*PROBLEM*:
Wherever the line with "Introduction by the" sits in the listing below, transcribe from it up to and including the line with "Our priorities: Quality Organisation 11 - 12", exactly, and leave the remaining lines out.

*INPUT*:
※
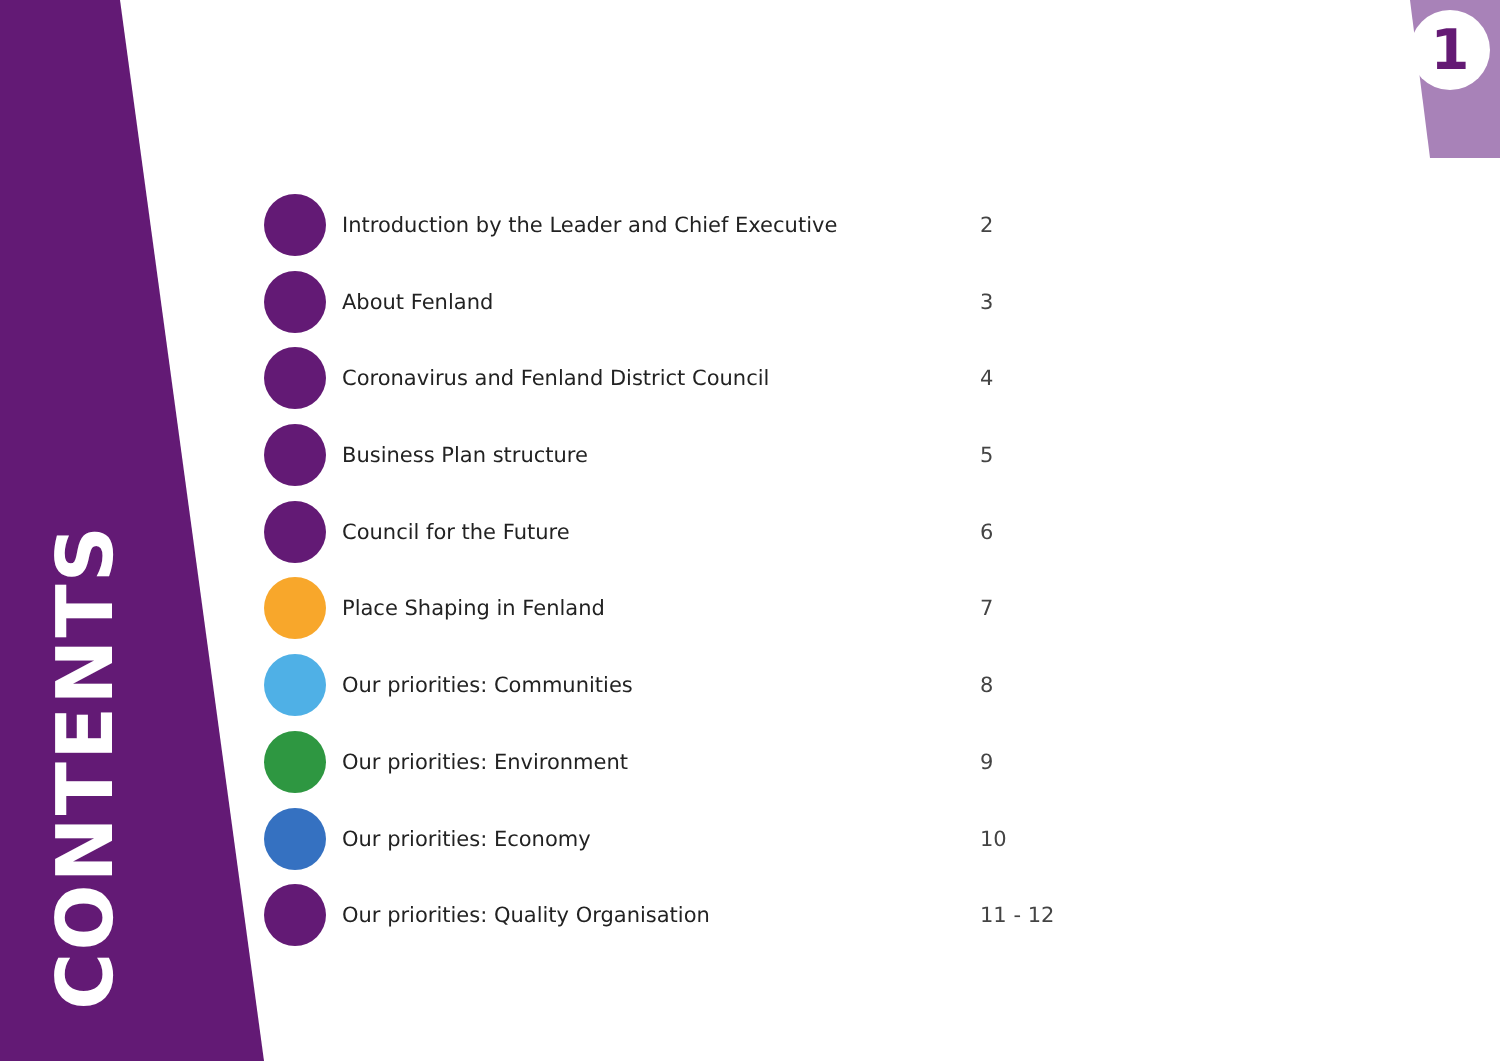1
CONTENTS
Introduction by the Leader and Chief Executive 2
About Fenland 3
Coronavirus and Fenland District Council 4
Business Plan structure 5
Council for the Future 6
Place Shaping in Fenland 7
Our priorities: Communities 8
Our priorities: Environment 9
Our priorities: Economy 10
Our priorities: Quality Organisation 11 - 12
※
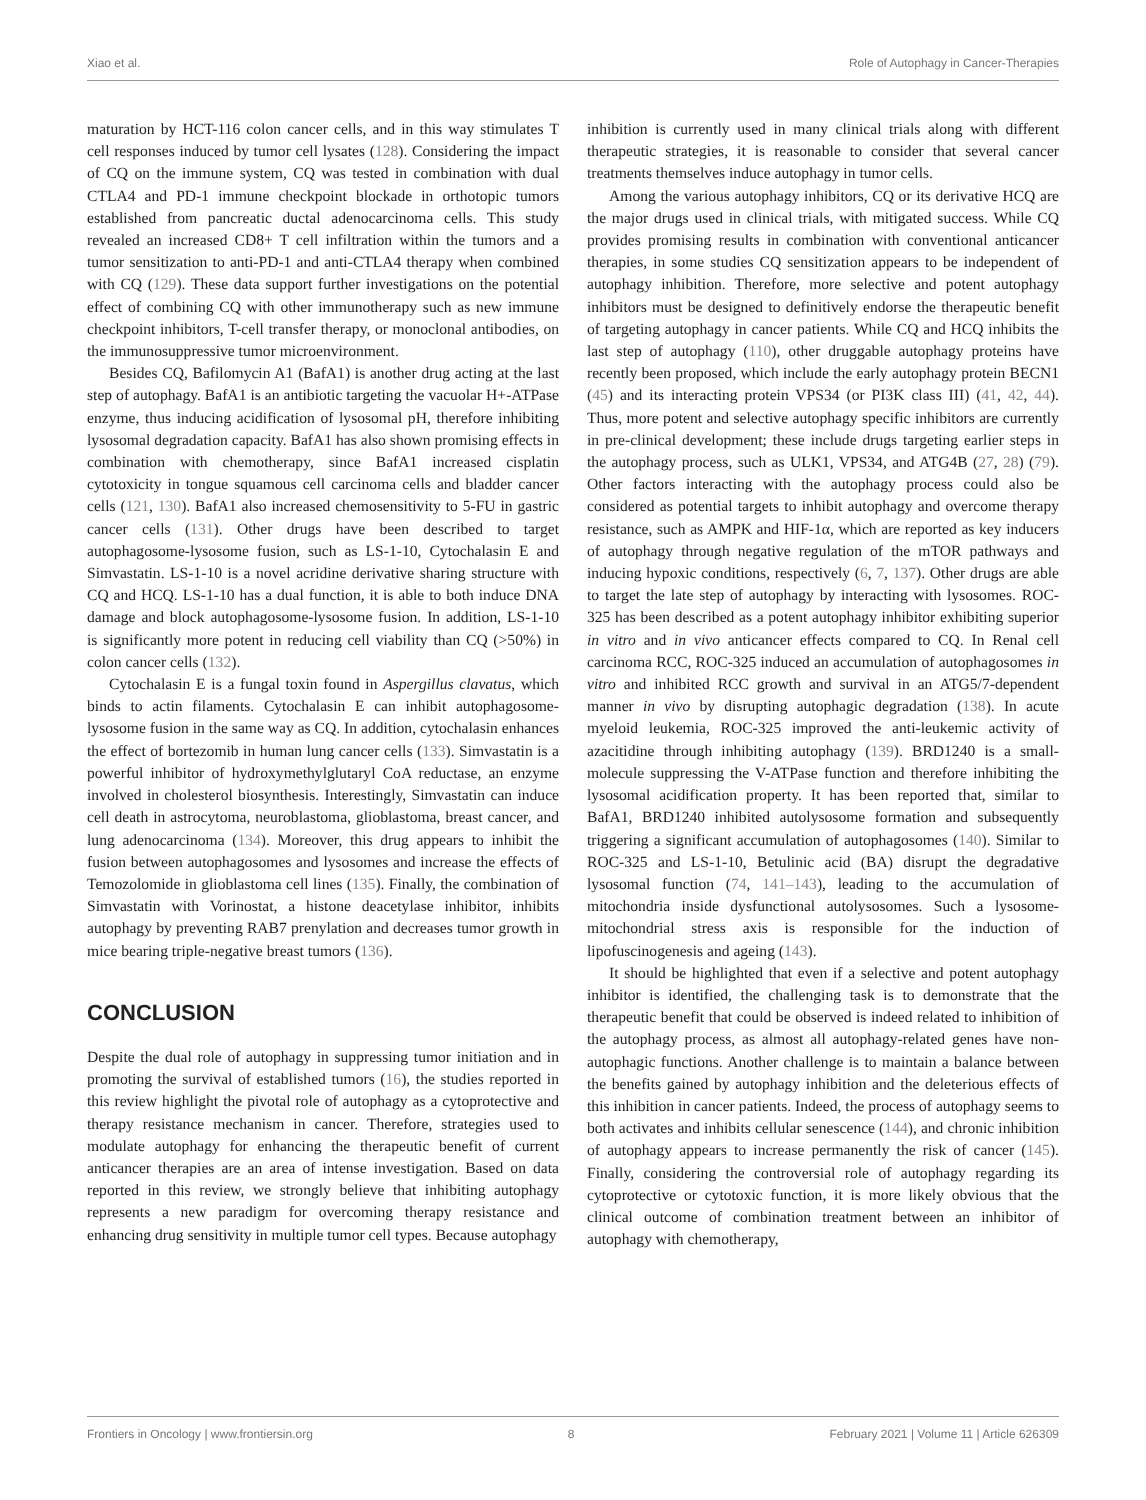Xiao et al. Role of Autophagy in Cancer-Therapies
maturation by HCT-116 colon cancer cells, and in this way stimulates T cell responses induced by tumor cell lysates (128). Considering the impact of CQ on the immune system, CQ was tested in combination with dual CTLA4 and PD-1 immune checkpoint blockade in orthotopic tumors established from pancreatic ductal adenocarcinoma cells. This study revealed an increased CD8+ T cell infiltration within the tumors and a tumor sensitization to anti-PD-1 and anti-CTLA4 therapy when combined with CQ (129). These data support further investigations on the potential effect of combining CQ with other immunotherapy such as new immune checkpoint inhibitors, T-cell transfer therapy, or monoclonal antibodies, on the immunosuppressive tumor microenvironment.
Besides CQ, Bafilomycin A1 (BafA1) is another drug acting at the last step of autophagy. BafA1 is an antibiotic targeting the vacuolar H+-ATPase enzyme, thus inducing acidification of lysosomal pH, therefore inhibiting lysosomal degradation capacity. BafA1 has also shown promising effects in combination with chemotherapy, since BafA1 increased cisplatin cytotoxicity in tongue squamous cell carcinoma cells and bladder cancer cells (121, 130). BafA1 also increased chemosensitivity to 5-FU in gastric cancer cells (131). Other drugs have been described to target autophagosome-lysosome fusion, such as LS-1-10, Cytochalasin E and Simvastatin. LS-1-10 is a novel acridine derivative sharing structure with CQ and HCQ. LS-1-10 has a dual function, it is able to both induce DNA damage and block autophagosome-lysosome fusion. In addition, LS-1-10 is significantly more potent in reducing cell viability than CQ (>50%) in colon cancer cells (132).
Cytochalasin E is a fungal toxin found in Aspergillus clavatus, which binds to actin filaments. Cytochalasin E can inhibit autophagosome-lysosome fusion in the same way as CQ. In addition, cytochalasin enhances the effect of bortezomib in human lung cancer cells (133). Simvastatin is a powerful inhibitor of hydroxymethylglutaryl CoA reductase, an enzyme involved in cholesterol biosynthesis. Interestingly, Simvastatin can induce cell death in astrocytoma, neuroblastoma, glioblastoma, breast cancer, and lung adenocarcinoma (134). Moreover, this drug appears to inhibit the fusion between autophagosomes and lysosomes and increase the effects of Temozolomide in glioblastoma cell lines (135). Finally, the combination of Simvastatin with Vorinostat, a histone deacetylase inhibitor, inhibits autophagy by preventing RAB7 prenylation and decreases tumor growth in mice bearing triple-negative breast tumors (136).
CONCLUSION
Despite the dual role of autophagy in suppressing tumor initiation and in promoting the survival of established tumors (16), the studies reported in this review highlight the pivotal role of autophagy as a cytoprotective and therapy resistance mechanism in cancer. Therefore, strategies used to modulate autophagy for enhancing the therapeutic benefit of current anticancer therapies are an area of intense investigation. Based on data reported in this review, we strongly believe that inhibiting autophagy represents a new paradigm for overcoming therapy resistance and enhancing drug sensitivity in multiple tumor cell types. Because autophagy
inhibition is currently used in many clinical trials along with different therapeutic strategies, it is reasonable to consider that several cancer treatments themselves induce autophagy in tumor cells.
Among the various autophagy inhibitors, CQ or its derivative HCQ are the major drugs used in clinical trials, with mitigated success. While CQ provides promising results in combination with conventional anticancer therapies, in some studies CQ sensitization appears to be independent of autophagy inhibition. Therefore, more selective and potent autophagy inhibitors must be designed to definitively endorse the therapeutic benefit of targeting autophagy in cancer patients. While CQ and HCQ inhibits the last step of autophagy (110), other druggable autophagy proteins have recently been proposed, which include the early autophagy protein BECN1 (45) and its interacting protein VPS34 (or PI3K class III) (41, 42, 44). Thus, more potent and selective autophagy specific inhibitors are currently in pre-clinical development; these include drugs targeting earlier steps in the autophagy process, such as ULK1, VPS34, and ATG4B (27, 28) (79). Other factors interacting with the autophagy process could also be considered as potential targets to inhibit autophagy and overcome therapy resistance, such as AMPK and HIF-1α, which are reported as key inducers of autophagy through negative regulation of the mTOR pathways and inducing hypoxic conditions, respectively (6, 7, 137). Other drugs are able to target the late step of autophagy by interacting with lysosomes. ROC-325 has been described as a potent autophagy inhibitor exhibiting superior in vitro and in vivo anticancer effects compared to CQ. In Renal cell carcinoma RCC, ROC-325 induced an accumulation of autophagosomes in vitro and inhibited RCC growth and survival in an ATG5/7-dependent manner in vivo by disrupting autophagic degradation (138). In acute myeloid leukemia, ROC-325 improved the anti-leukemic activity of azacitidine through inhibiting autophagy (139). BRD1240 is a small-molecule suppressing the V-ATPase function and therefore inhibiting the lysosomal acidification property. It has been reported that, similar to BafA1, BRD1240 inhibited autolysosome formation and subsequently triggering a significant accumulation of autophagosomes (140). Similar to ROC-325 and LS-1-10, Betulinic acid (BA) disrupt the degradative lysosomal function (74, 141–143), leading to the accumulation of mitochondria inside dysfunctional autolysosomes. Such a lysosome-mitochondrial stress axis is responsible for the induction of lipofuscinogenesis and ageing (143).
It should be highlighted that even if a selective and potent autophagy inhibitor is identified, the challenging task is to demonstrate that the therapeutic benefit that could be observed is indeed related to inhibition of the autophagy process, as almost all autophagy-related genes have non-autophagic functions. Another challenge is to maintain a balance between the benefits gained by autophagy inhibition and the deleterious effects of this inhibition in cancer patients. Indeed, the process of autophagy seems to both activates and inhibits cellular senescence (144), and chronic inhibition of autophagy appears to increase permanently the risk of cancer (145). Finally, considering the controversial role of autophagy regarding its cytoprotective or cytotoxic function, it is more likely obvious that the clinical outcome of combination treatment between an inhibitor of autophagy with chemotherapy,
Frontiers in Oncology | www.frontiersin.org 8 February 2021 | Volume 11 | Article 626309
※
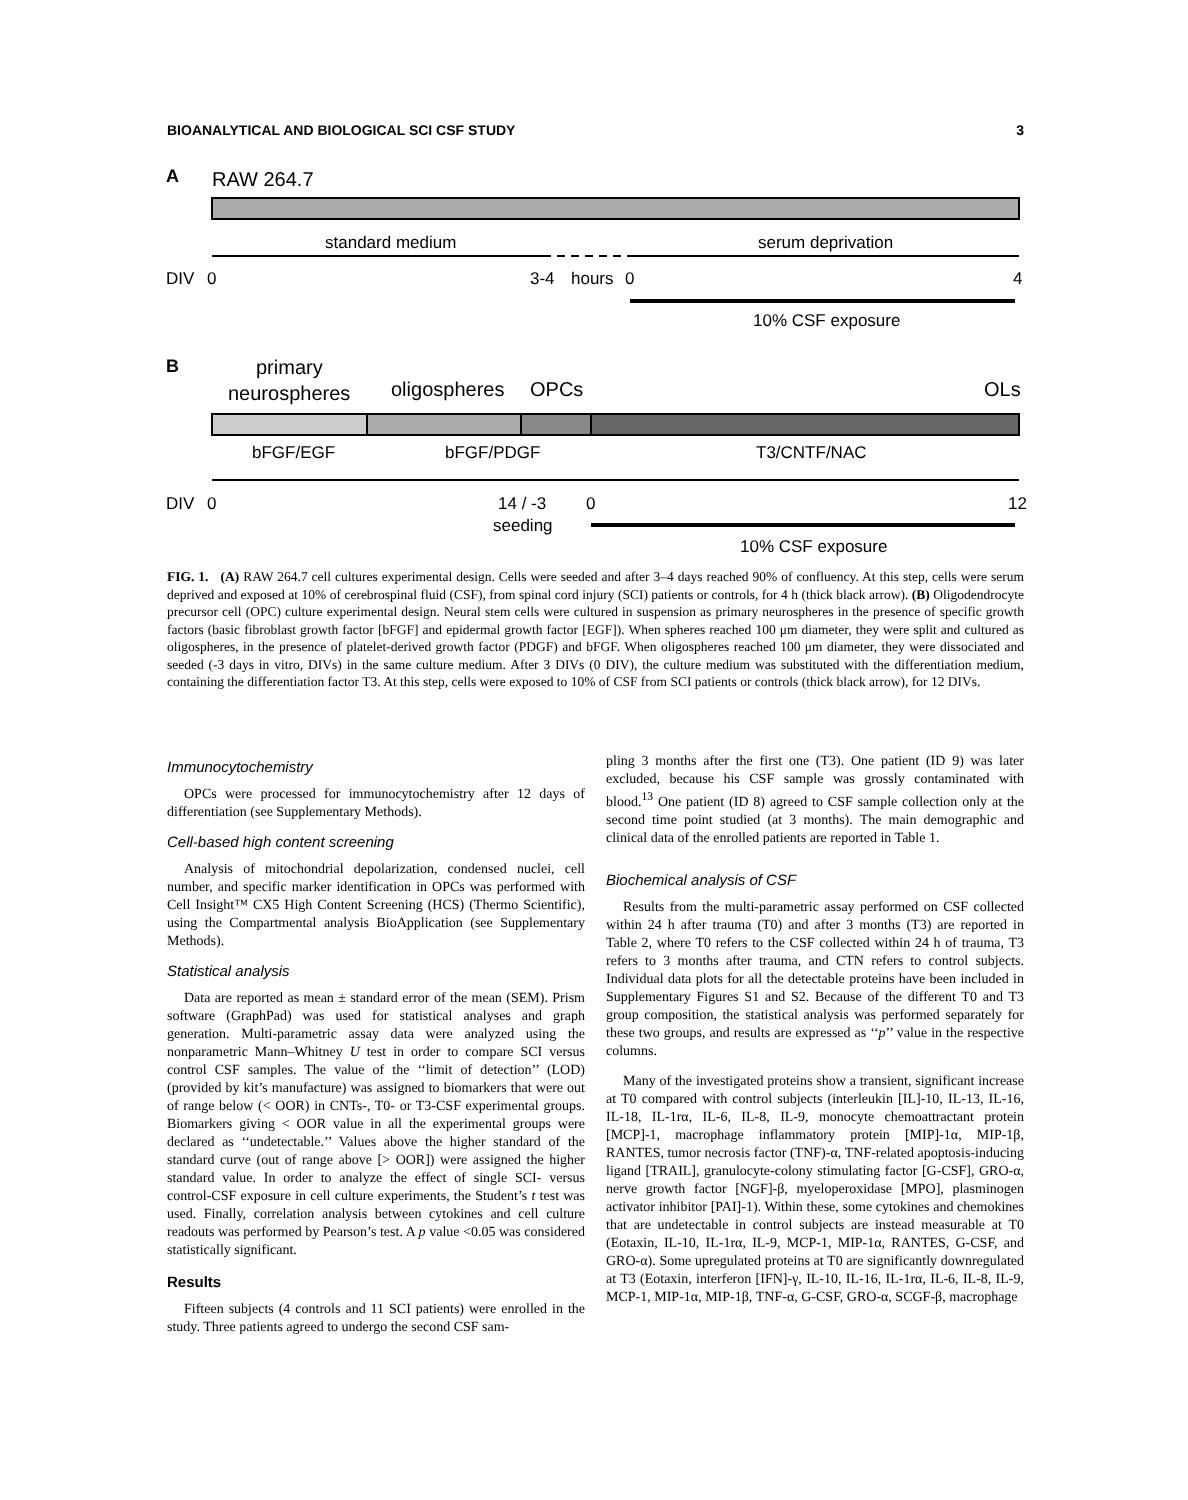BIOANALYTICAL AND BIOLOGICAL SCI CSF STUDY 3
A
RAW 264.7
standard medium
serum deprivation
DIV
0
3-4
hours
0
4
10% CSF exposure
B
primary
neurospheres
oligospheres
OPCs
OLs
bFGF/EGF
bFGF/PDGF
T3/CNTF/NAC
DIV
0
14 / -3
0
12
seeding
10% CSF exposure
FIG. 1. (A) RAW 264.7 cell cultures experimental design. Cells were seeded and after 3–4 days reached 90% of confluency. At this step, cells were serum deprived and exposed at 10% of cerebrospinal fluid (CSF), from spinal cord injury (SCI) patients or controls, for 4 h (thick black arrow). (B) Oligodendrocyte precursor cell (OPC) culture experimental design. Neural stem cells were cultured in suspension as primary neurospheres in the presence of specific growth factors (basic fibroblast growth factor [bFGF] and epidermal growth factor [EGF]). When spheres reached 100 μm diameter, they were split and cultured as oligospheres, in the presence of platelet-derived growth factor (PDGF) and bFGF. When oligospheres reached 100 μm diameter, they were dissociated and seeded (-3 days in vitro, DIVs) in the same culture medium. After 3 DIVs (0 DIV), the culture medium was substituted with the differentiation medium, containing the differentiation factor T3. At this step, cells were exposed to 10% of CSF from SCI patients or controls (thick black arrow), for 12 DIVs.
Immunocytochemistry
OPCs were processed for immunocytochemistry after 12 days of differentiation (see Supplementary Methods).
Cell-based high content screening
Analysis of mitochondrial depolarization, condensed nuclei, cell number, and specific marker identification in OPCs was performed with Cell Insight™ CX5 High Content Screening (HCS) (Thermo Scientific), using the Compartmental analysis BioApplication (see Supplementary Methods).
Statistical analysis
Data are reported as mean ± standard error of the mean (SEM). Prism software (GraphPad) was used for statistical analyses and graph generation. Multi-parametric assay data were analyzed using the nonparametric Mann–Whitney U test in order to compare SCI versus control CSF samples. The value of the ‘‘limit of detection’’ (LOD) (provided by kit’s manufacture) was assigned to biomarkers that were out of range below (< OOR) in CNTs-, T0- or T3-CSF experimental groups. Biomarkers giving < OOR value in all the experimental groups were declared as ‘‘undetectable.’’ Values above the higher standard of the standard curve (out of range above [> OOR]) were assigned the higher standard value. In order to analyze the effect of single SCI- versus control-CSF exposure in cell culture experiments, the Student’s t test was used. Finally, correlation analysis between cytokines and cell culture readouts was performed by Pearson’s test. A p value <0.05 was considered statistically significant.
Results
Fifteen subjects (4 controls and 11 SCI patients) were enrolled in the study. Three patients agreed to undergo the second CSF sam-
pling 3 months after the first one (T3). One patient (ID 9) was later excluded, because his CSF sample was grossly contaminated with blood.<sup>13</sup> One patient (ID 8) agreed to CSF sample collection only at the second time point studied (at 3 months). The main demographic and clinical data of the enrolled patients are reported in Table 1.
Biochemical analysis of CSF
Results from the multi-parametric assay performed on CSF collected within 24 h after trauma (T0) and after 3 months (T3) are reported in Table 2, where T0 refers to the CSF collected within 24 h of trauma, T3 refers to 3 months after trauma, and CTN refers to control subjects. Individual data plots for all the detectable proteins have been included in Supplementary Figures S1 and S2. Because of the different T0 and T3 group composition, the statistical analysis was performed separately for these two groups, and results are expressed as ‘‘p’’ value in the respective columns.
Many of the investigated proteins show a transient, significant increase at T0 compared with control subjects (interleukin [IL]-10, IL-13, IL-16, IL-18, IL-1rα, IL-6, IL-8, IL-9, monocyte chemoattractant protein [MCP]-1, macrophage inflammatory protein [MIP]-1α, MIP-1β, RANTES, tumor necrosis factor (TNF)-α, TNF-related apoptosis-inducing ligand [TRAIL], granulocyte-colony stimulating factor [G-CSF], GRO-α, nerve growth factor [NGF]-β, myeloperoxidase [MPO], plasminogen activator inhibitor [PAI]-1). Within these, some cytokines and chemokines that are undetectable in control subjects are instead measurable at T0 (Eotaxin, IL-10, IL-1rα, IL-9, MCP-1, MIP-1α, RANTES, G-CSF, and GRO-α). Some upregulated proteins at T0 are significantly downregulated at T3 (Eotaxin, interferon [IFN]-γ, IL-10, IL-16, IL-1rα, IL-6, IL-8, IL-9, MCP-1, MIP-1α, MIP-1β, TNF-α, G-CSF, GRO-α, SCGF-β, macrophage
※
*TASK OUTPUT*:
Introduction by the Leader and Chief Executive 2
About Fenland 3
Coronavirus and Fenland District Council 4
Business Plan structure 5
Council for the Future 6
Place Shaping in Fenland 7
Our priorities: Communities 8
Our priorities: Environment 9
Our priorities: Economy 10
Our priorities: Quality Organisation 11 - 12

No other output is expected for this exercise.